キッチンの引き出しを開ける。
洗面台の下の棚を開ける。
押入れのいちばん奥のケースを引き出す。
そこにある、「念のため」のストック。
電池、洗剤、シャンプー、調味料、文房具、紙袋。
気づいたら、ぼくたちはずいぶんたくさんの「予備の予備」と暮らしていませんか?
そんなあなたへ。
だいじょうぶ、あなただけじゃないですからね。
ぼくも長らく、「念のため」がたくさんあるほど、安心するタイプでした。
切らしてしまったときの困りごとを、未来のぼくに渡したくない。
セールで安かった日には、つい予備の予備まで買ってしまう。
気がついたら、引き出しが閉まらないほど、ぼくの安心はモノに置き換えられていたんです。

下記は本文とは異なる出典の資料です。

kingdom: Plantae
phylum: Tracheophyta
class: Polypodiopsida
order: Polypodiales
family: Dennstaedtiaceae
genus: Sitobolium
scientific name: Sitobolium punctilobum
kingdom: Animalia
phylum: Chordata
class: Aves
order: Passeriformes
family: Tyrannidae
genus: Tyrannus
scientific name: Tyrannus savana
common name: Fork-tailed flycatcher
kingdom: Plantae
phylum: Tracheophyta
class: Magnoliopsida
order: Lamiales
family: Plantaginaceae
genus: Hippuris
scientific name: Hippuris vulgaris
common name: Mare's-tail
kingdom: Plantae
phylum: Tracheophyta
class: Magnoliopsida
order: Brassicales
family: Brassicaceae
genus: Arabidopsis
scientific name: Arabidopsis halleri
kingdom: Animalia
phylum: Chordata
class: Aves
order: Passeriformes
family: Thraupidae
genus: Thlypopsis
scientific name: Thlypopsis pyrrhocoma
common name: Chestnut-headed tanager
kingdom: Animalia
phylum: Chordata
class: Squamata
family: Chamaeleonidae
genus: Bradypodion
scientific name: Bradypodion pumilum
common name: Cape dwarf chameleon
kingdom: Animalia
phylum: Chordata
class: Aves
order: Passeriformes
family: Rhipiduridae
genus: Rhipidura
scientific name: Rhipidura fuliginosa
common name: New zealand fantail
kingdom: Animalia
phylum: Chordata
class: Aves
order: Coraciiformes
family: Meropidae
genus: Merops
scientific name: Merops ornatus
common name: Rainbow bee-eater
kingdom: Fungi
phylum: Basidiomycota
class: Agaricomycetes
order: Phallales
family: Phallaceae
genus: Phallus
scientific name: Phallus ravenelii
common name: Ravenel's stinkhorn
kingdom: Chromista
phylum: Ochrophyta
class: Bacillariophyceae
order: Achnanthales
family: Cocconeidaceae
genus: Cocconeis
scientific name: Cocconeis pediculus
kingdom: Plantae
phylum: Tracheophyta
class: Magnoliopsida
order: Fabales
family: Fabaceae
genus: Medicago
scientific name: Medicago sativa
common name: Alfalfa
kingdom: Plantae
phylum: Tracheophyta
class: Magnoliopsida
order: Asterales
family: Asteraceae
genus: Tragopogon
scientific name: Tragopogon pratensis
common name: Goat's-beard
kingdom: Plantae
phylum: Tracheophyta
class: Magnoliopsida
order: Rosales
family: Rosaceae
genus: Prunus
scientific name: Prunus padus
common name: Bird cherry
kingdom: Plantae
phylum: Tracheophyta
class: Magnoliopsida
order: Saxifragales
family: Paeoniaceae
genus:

そして、それらのモノを抱えながら、ぼくのこころは、なぜかいつも落ち着かなかった。
不思議なことに、ストックが多くなるほど、足りないものが見えてくる。
さらに買い足しては、また落ち着かなくなる、というループ。
長くかかって気づいたのは、こういうことです。
ぼくが本当に求めていたのは、モノの安心ではなく、「自分ならどうにかできる」という、自分への信頼でした。
予備の予備は、そこを買い戻そうとした幻のお守りだったんですね。
『喜捨』(きしゃ)。
こころが喜んで、手放す、という古い言葉です。
我慢して捨てるのではなく、喜んで手放す。
手放すたびに、自分の手のひらの空きが、自分への信頼に変わる。
今日の小さな一歩は、引き出しのいちばん奥を、5分だけ覗くこと。
全部出さなくていい。整える時間も、いまはいらない。
ただ、いちばん奥に眠っている「予備の予備」を、ひとつだけ取り出してみてください。
それを、今日いちにちのうちに、使ってあげる。あるいは、必要としている人に渡す。あるいは、ありがとう、と言って手放す。
そのひとつが、引き出しの奥の景色を、まったく違うものに変えます。
そして、ぼくたちのこころも、ほんの少しだけ、自分への信頼を取り戻します。
予備の予備をたくさん持っていなくても、ぼくたちはなんとかなる。
切らしたら、その日、お店に行けばいい。
ない、ということは、不安ではなく、選び直せるということ。
焦らず、比べず、背伸びせず。
引き出しの奥に、自分への信頼を取り戻す水曜にしていきましょうね。